● **The task**: Scan the data below for the string "Bill". Copy every line where it appears.

● **Information supplied**:
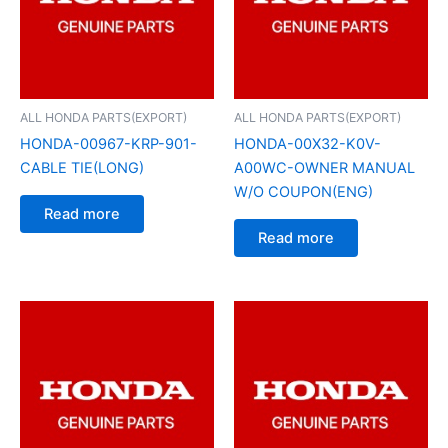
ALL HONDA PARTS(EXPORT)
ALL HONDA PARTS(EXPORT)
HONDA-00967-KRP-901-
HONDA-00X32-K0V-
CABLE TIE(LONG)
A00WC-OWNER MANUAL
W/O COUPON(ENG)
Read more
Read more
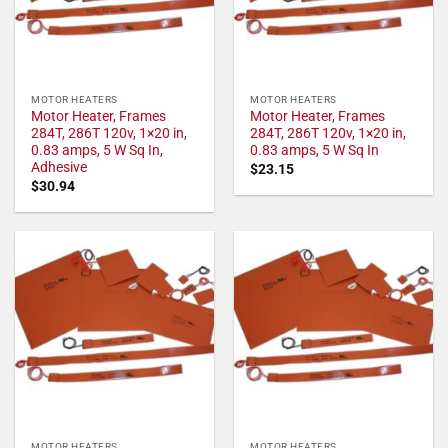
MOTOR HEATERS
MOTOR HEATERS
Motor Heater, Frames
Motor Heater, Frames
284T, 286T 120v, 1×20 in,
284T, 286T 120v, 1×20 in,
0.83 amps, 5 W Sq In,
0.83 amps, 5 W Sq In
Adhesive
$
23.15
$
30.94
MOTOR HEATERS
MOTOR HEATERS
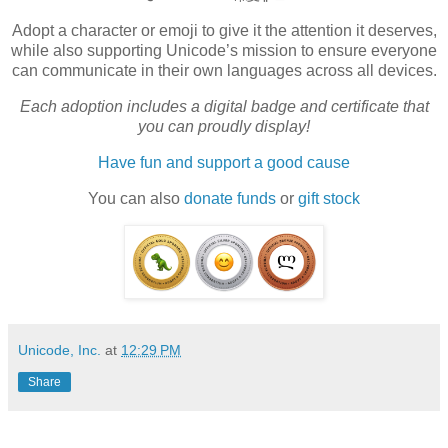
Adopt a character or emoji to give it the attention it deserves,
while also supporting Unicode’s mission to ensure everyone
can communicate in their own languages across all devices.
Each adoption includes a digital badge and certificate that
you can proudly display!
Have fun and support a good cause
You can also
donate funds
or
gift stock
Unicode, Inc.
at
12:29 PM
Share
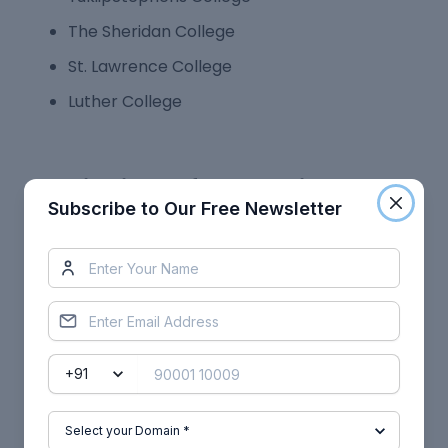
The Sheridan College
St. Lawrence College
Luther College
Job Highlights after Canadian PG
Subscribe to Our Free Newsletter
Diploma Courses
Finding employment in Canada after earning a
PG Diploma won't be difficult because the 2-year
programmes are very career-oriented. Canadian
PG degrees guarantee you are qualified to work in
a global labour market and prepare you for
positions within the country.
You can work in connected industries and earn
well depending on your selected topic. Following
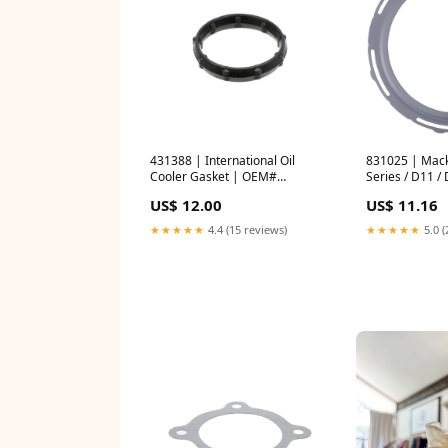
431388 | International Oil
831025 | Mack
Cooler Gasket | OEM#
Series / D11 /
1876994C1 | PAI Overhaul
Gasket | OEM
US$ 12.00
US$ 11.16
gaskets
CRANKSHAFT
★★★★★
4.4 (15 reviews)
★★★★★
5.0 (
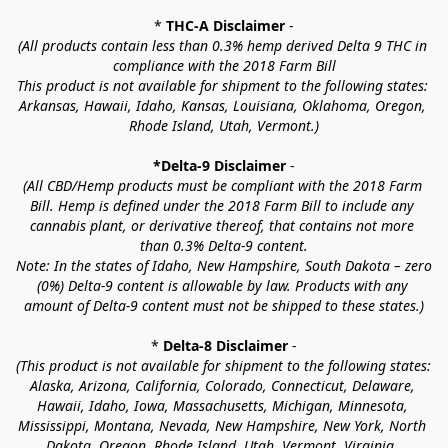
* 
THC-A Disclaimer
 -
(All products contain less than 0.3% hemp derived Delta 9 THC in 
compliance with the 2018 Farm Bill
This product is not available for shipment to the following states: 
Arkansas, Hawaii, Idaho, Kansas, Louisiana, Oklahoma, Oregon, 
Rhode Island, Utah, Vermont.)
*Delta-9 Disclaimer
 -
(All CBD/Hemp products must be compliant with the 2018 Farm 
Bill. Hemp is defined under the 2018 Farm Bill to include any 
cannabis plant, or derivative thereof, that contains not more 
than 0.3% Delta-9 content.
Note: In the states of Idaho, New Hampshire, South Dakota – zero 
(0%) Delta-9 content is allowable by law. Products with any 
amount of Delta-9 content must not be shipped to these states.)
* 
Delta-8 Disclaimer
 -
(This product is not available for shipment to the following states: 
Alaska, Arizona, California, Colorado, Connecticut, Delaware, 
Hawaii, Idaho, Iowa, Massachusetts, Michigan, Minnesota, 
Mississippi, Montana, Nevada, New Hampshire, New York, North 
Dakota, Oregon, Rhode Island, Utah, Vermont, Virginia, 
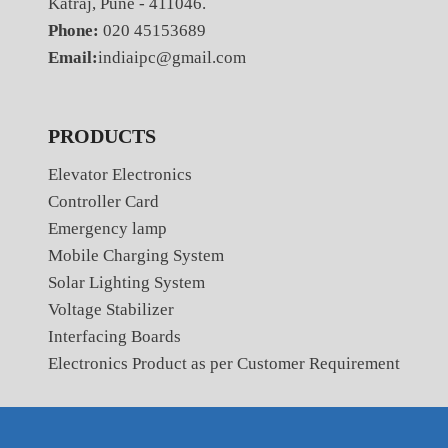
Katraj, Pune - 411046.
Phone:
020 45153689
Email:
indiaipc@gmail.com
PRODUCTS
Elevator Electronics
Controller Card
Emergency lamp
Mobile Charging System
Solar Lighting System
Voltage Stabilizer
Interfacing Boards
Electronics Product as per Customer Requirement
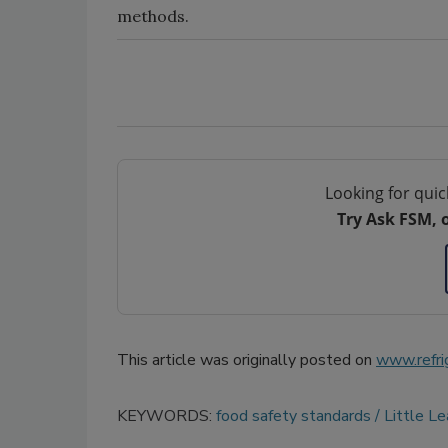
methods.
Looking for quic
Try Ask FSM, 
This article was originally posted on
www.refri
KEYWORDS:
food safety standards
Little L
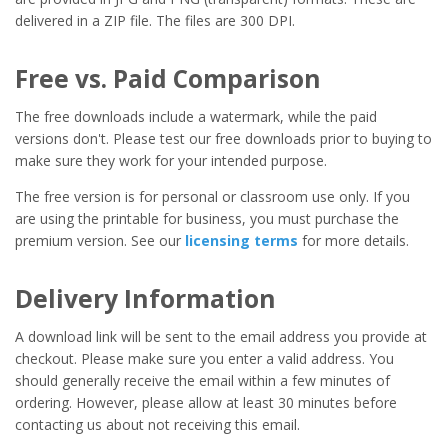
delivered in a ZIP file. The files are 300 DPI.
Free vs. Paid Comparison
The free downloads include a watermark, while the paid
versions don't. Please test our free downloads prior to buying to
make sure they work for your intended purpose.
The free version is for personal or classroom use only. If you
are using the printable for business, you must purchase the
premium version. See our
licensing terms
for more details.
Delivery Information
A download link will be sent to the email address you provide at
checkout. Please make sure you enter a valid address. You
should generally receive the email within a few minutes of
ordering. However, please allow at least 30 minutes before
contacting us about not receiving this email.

● **Answer space**:
compliance with the 2018 Farm Bill
Bill. Hemp is defined under the 2018 Farm Bill to include any 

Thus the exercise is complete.